Tuesday, October 20, 2009

Google Search Appliance (GSA) Sorting in Portal

At several of our clients, we have integrated the Google Search appliance into a Portal. In order to accomplish this integration we could take 1 of 2 approaches:

1. Utilize GSA’s built-in ability to format the presentation logic via a XLST.

2. Utilize GSA’s ability to return straight XML.

Both approaches work well and can suit the needs of a portal. Option 1 though will not work if you need to sort the entire result set prior to displaying it to the users. The reasons for this is as follows:

1. GSA does not provide the ability to retrieve more than 100 results at a time

2. GSA’s built in sorting only sorts the first 100 results.

3. Sorting on things other than Date or Relevance [e.g. Meta Data] requires some XSLT work and it is still bound by the limitations of only sorting the 100 records at a time.
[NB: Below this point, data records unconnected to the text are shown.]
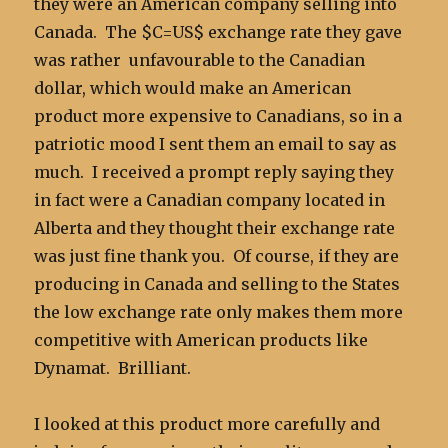
they were an American company selling into
Canada. The $C=US$ exchange rate they gave
was rather unfavourable to the Canadian
dollar, which would make an American
product more expensive to Canadians, so in a
patriotic mood I sent them an email to say as
much. I received a prompt reply saying they
in fact were a Canadian company located in
Alberta and they thought their exchange rate
was just fine thank you. Of course, if they are
producing in Canada and selling to the States
the low exchange rate only makes them more
competitive with American products like
Dynamat. Brilliant.
I looked at this product more carefully and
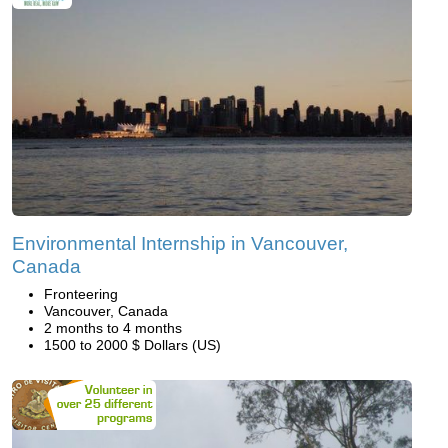
Environmental Internship in Vancouver,
Canada
Fronteering
Vancouver, Canada
2 months to 4 months
1500 to 2000 $ Dollars (US)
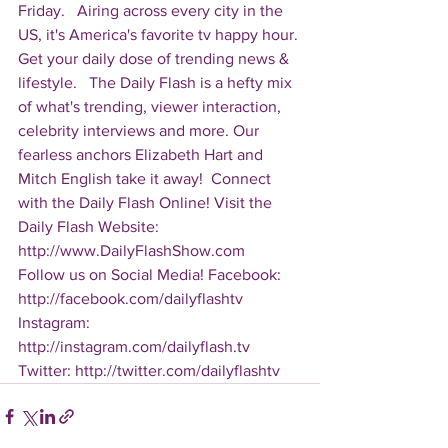
Friday.   Airing across every city in the 
US, it's America's favorite tv happy hour. 
Get your daily dose of trending news & 
lifestyle.   The Daily Flash is a hefty mix 
of what's trending, viewer interaction, 
celebrity interviews and more. Our 
fearless anchors Elizabeth Hart and 
Mitch English take it away!  Connect 
with the Daily Flash Online! Visit the 
Daily Flash Website: 
http://www.DailyFlashShow.com   
Follow us on Social Media! Facebook: 
http://facebook.com/dailyflashtv 
Instagram: 
http://instagram.com/dailyflash.tv 
Twitter: http://twitter.com/dailyflashtv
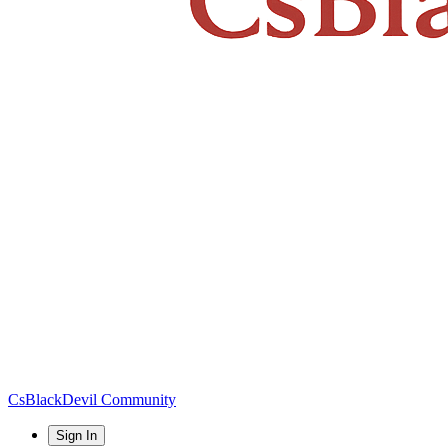
CsBlackDevil Community
Sign In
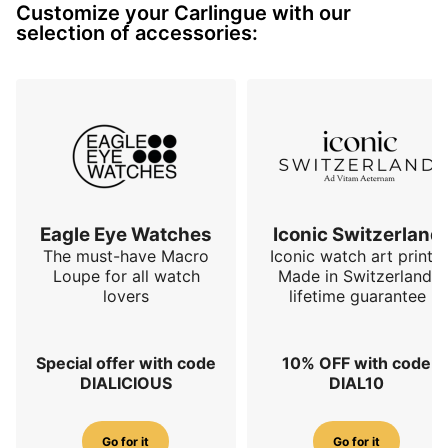
Customize your Carlingue with our
selection of accessories:
Eagle Eye Watches
Iconic Switzerland
The must-have Macro
Iconic watch art prints.
Loupe for all watch
Made in Switzerland,
lovers
lifetime guarantee
Special offer with code
10% OFF with code
DIALICIOUS
DIAL10
Go for it
Go for it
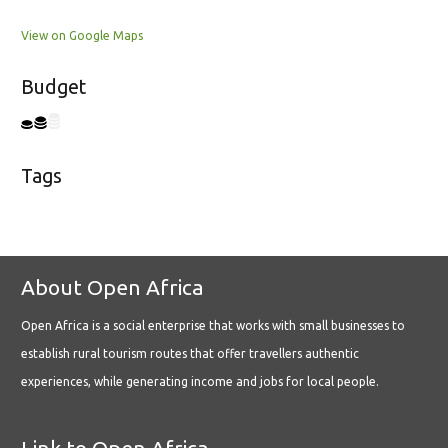
View on Google Maps
Budget
Tags
About Open Africa
Open Africa is a social enterprise that works with small businesses to
establish rural tourism routes that offer travellers authentic
experiences, while generating income and jobs for local people.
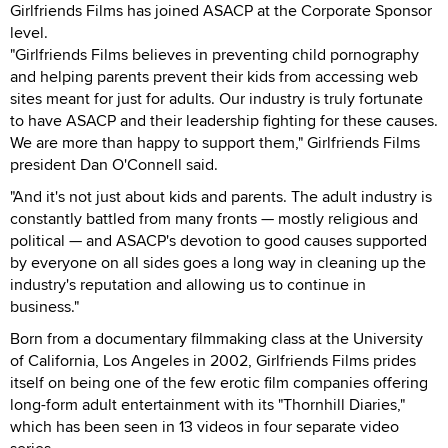
Girlfriends Films has joined ASACP at the Corporate Sponsor
level.
"Girlfriends Films believes in preventing child pornography
and helping parents prevent their kids from accessing web
sites meant for just for adults. Our industry is truly fortunate
to have ASACP and their leadership fighting for these causes.
We are more than happy to support them," Girlfriends Films
president Dan O'Connell said.
"And it's not just about kids and parents. The adult industry is
constantly battled from many fronts — mostly religious and
political — and ASACP's devotion to good causes supported
by everyone on all sides goes a long way in cleaning up the
industry's reputation and allowing us to continue in
business."
Born from a documentary filmmaking class at the University
of California, Los Angeles in 2002, Girlfriends Films prides
itself on being one of the few erotic film companies offering
long-form adult entertainment with its "Thornhill Diaries,"
which has been seen in 13 videos in four separate video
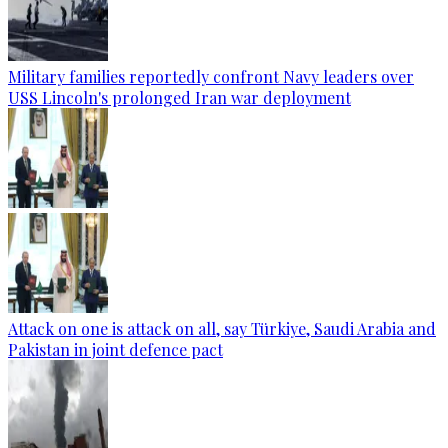
Military families reportedly confront Navy leaders over
USS Lincoln's prolonged Iran war deployment
Attack on one is attack on all, say Türkiye, Saudi Arabia and
Pakistan in joint defence pact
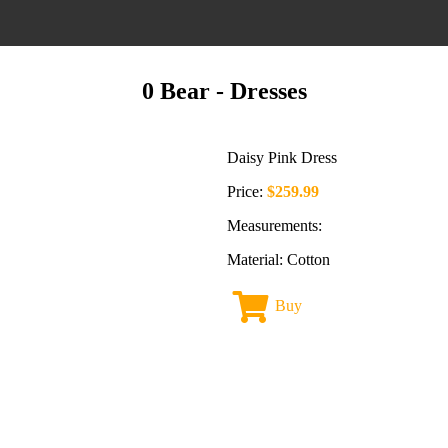
0 Bear
- Dresses
Daisy Pink Dress
Price:
$259.99
Measurements:
Material: Cotton
Buy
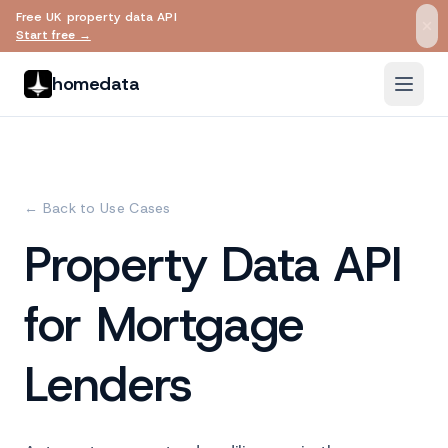
Free UK property data API
Skip to main content
Start free →
homedata
← Back to Use Cases
Property Data API
for Mortgage
Lenders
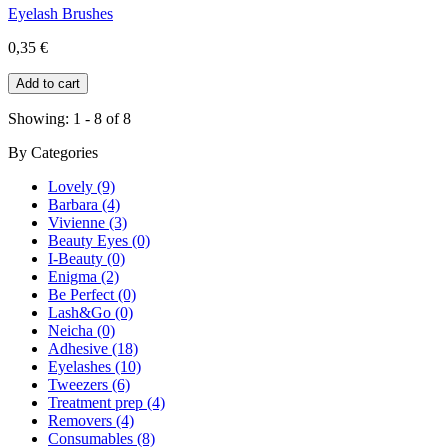
Eyelash Brushes
0,35 €
Showing: 1 - 8 of 8
By
Categories
Lovely (9)
Barbara (4)
Vivienne (3)
Beauty Eyes (0)
I-Beauty (0)
Enigma (2)
Be Perfect (0)
Lash&Go (0)
Neicha (0)
Adhesive (18)
Eyelashes (10)
Tweezers (6)
Treatment prep (4)
Removers (4)
Consumables (8)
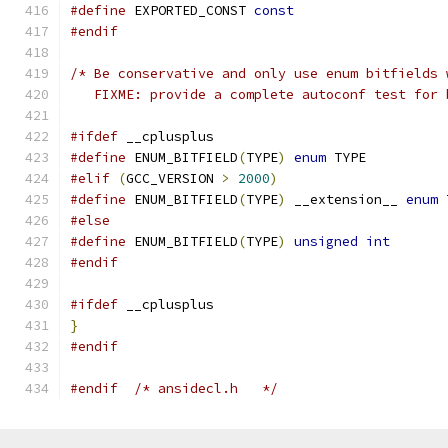
#define
 EXPORTED_CONST 
const
#endif
/* Be conservative and only use enum bitfields 
   FIXME: provide a complete autoconf test for 
#ifdef
 __cplusplus
#define
 ENUM_BITFIELD
(
TYPE
)
enum
 TYPE
#elif
(
GCC_VERSION 
>
2000
)
#define
 ENUM_BITFIELD
(
TYPE
)
 __extension__ 
enum
 
#else
#define
 ENUM_BITFIELD
(
TYPE
)
unsigned
int
#endif
#ifdef
 __cplusplus
}
#endif
#endif
/* ansidecl.h	*/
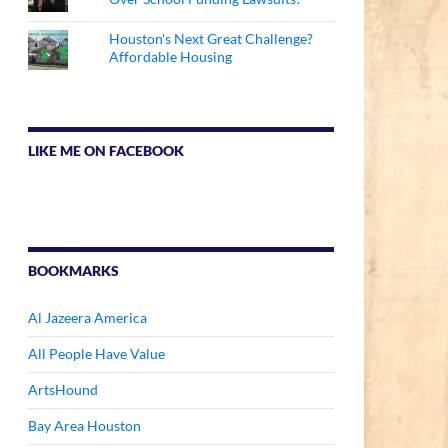
Houston's Next Great Challenge?
Affordable Housing
LIKE ME ON FACEBOOK
BOOKMARKS
Al Jazeera America
All People Have Value
ArtsHound
Bay Area Houston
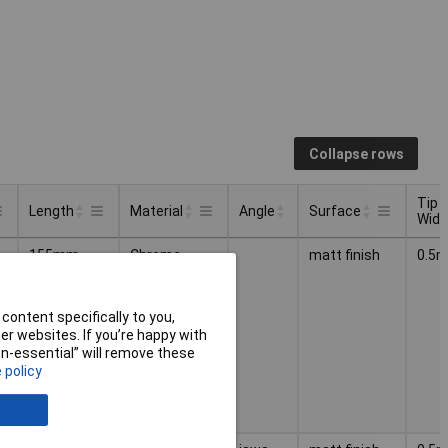
Collapse rows
Tip
Length
Material
Angle
Surface
Widt
Tip
Angle
Length
Material
Surface
155mm
Chrome
matt finish
0.5
Widt
nickel steel
content specifically to you,
r websites. If you’re happy with
non-essential” will remove these
 policy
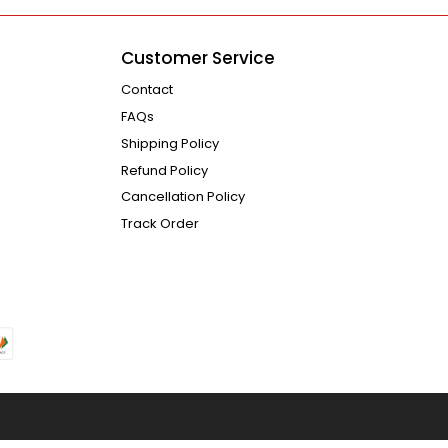
Customer Service
Contact
FAQs
Shipping Policy
Refund Policy
Cancellation Policy
Track Order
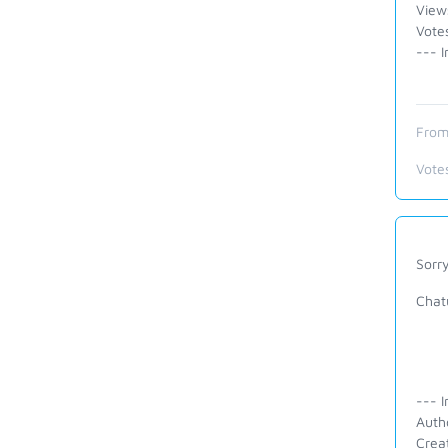
View
Votes
--- I
From
Vote
Sorry
Chatu
--- I
Auth
Crea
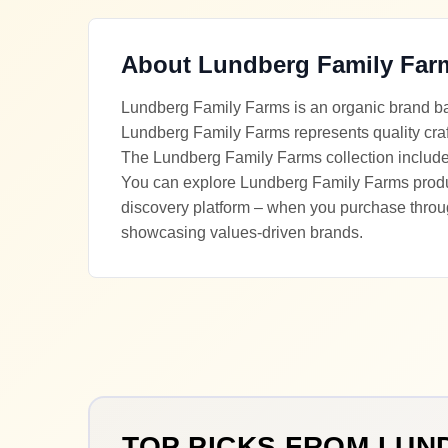
About
Lundberg Family Far
Lundberg Family Farms is an organic brand bas
Lundberg Family Farms represents quality cra
The Lundberg Family Farms collection includes 
You can explore Lundberg Family Farms product
discovery platform – when you purchase throu
showcasing values-driven brands.
TOP PICKS FROM
LUN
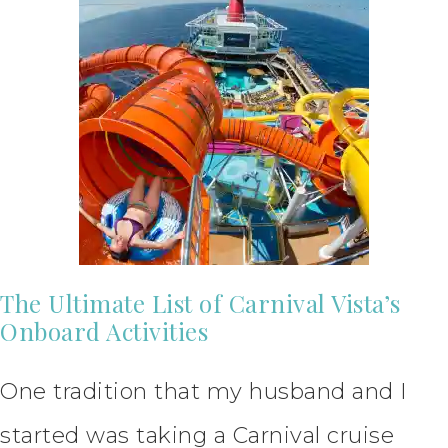
The Ultimate List of Carnival Vista’s
Onboard Activities
One tradition that my husband and I
started was taking a Carnival cruise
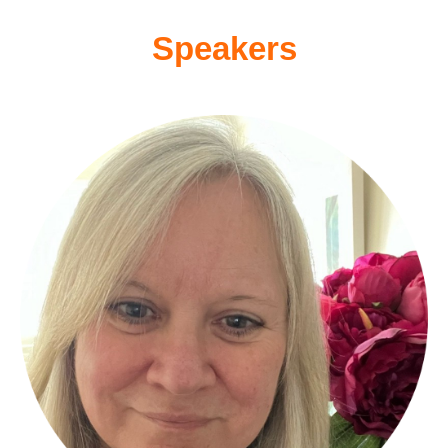
Speakers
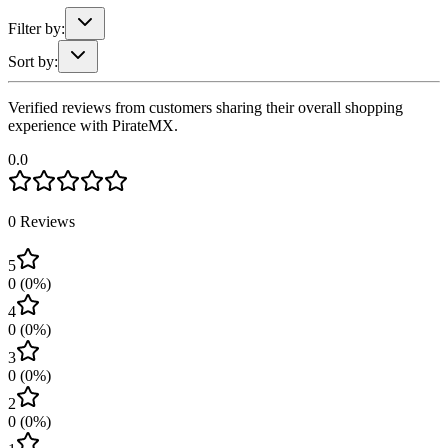
Filter by:
Sort by:
Verified reviews from customers sharing their overall shopping
experience with PirateMX.
0.0
0
Reviews
5
0
(
0
%)
4
0
(
0
%)
3
0
(
0
%)
2
0
(
0
%)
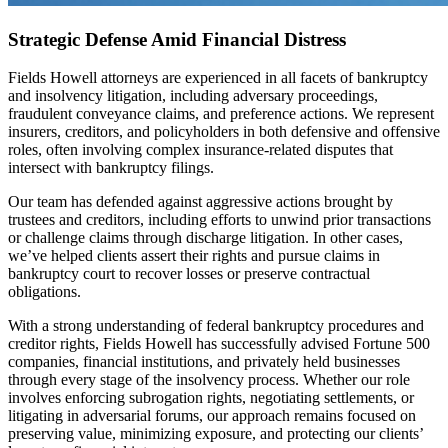
Strategic Defense Amid Financial Distress
Fields Howell attorneys are experienced in all facets of bankruptcy
and insolvency litigation, including adversary proceedings,
fraudulent conveyance claims, and preference actions. We represent
insurers, creditors, and policyholders in both defensive and offensive
roles, often involving complex insurance-related disputes that
intersect with bankruptcy filings.
Our team has defended against aggressive actions brought by
trustees and creditors, including efforts to unwind prior transactions
or challenge claims through discharge litigation. In other cases,
we’ve helped clients assert their rights and pursue claims in
bankruptcy court to recover losses or preserve contractual
obligations.
With a strong understanding of federal bankruptcy procedures and
creditor rights, Fields Howell has successfully advised Fortune 500
companies, financial institutions, and privately held businesses
through every stage of the insolvency process. Whether our role
involves enforcing subrogation rights, negotiating settlements, or
litigating in adversarial forums, our approach remains focused on
preserving value, minimizing exposure, and protecting our clients’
Option 2 still has the limitation of fetching 100 records at a time, but you can sort it client side as requirements dictate. Our approach to accomplishing this typically involves the following:

1. Creating client side code that dynamically fetches the entire result from GSA by fetching blocks of 100 results at a time up to the maximum available.

2. Store the resulting composite XML in a cached region for a predetermined amount of time. The caching algorithm for the key and time should be configurable so that it can be adjusted as needed.

3. After fetching and storing the results, sort them based upon the client input.


Overall Option 2 worked very well for us when the sorting requirements exceed those available to you by the built-in mechanisms provided by GSA. The one challenge to keep in mind is the memory requirements needed for caching and the time required to fetch the results in chunks. In both cases, we found that the memory requirements rarely had an adverse impact on our portal and the fetch time was only incurred by the first requestor and was rarely noticeable.